En Lengua dormida (Editorial Sexton Piso) somos testigos de todo aquello que se quedó sin decir y aún así revelaba una gran verdad, un doloroso pasado que sólo despertaba en medio de pesadillas y arrepentimientos. Una novela que se adentra en lo onírico y lo surreal, en esa parte que con extrañeza reconocemos cuando mueren quienes amamos. En esta obra, Félix nos invita a conocer ese lugar que ahora habita su madre, un tiempo más que un espacio, una añoranza y un consuelo, más que una lápida sobre su cuerpo mortal. También nos pinta un cuadro completo de lo que ella era y de todo lo que se perdió con su partida. Una mujer valiente, libre, trabajadora, alegre y católica que viene a ver a su hijo y a su esposo después de muerta, en sueños, vestida de tierra.

El autor disecciona el lenguaje para entender la manera en que ahora se comunica con su madre y habla de la gramática de los muertos, de lo compleja e inefable que nos puede resultar, de lo necesaria para aceptar el final o tal vez un inicio. Los misterios de la muerte siguen velados, salvo lo que podamos atisbar a través de un sueño revelador, nuestra imaginación o nuestros deseos más recónditos. En ese lugar el tiempo no existe, ni la lógica y todo lo que somos, todo lo que aprendimos, vimos, coleccionamos y alimentamos se licua para convertirse en algo mucho más grande que nos contiene y contiene también a nuestros muertos. Por eso la madre a veces es una galleta de chocolate que rodeada de canguros avanza hacia una luz cegadora, otras es una niña de cabeza rapada y mirada inocente que sostiene la mano de su hijo.

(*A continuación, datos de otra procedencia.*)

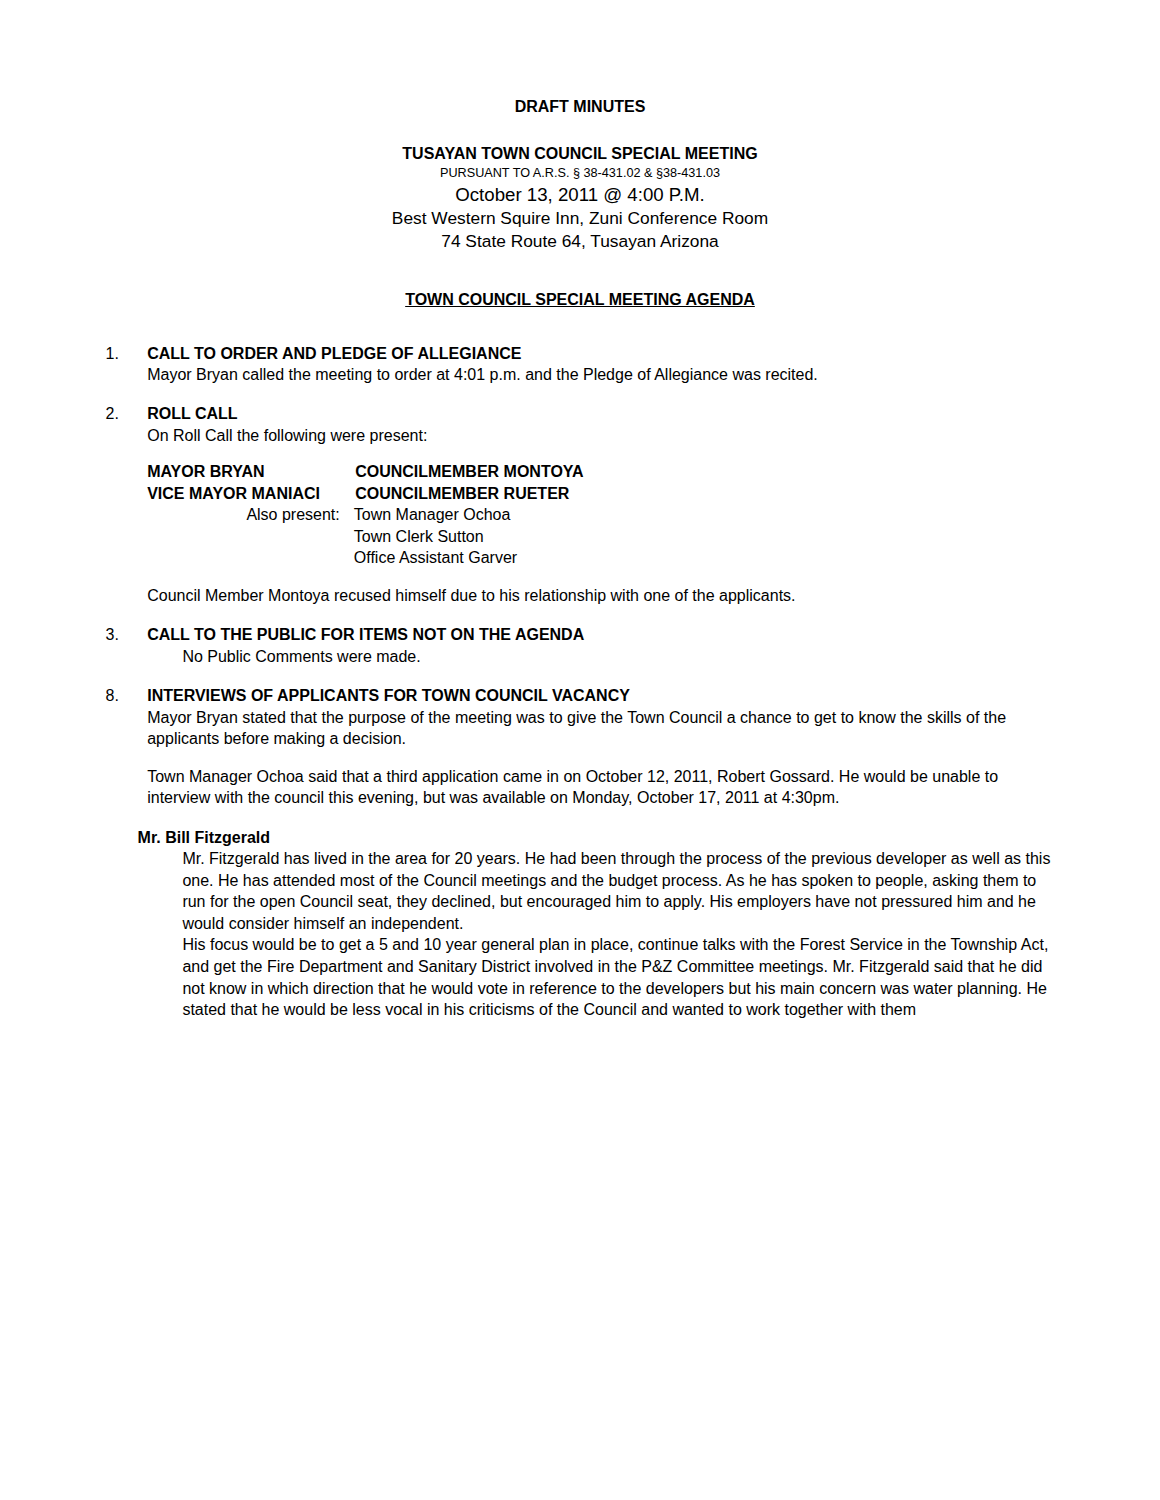DRAFT MINUTES
TUSAYAN TOWN COUNCIL SPECIAL MEETING
PURSUANT TO A.R.S. § 38-431.02 & §38-431.03
October 13, 2011 @ 4:00 P.M.
Best Western Squire Inn, Zuni Conference Room
74 State Route 64, Tusayan Arizona
TOWN COUNCIL SPECIAL MEETING AGENDA
1. Call to Order and Pledge of Allegiance
Mayor Bryan called the meeting to order at 4:01 p.m. and the Pledge of Allegiance was recited.
2. Roll Call
On Roll Call the following were present:
| MAYOR BRYAN | COUNCILMEMBER MONTOYA |
| VICE MAYOR MANIACI | COUNCILMEMBER RUETER |
Also present: Town Manager Ochoa
Town Clerk Sutton
Office Assistant Garver
Council Member Montoya recused himself due to his relationship with one of the applicants.
3. Call to the Public for Items Not on the Agenda
No Public Comments were made.
8. Interviews of Applicants for Town Council Vacancy
Mayor Bryan stated that the purpose of the meeting was to give the Town Council a chance to get to know the skills of the applicants before making a decision.
Town Manager Ochoa said that a third application came in on October 12, 2011, Robert Gossard. He would be unable to interview with the council this evening, but was available on Monday, October 17, 2011 at 4:30pm.
Mr. Bill Fitzgerald
Mr. Fitzgerald has lived in the area for 20 years. He had been through the process of the previous developer as well as this one. He has attended most of the Council meetings and the budget process. As he has spoken to people, asking them to run for the open Council seat, they declined, but encouraged him to apply. His employers have not pressured him and he would consider himself an independent.
His focus would be to get a 5 and 10 year general plan in place, continue talks with the Forest Service in the Township Act, and get the Fire Department and Sanitary District involved in the P&Z Committee meetings. Mr. Fitzgerald said that he did not know in which direction that he would vote in reference to the developers but his main concern was water planning. He stated that he would be less vocal in his criticisms of the Council and wanted to work together with them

Lengua dormida de Franco Félix (Editorial Sexto Piso) es además una despedida, una manera de vincularse con la ausencia y su manera de sobrellevarla, una declaración del amor infinito que los sostendrá a ambos a través de las letras en ella escritas: “Escribo aquí un discurso secreto para despedirme de ti. Ahora que tus brazos se erosionan debajo de la tierra. Con la promesa de que un día también los míos se oxidarán y producirán gusanos. Y entonces, cuando los brazos y los órganos y los huesos se pudran, viviremos aquí, en esta novela”.
Una obra conmovedora que maravilla con el manejo del lenguaje y se aferra a las palabras para darle vida, voz y redención a quién ya no la tiene.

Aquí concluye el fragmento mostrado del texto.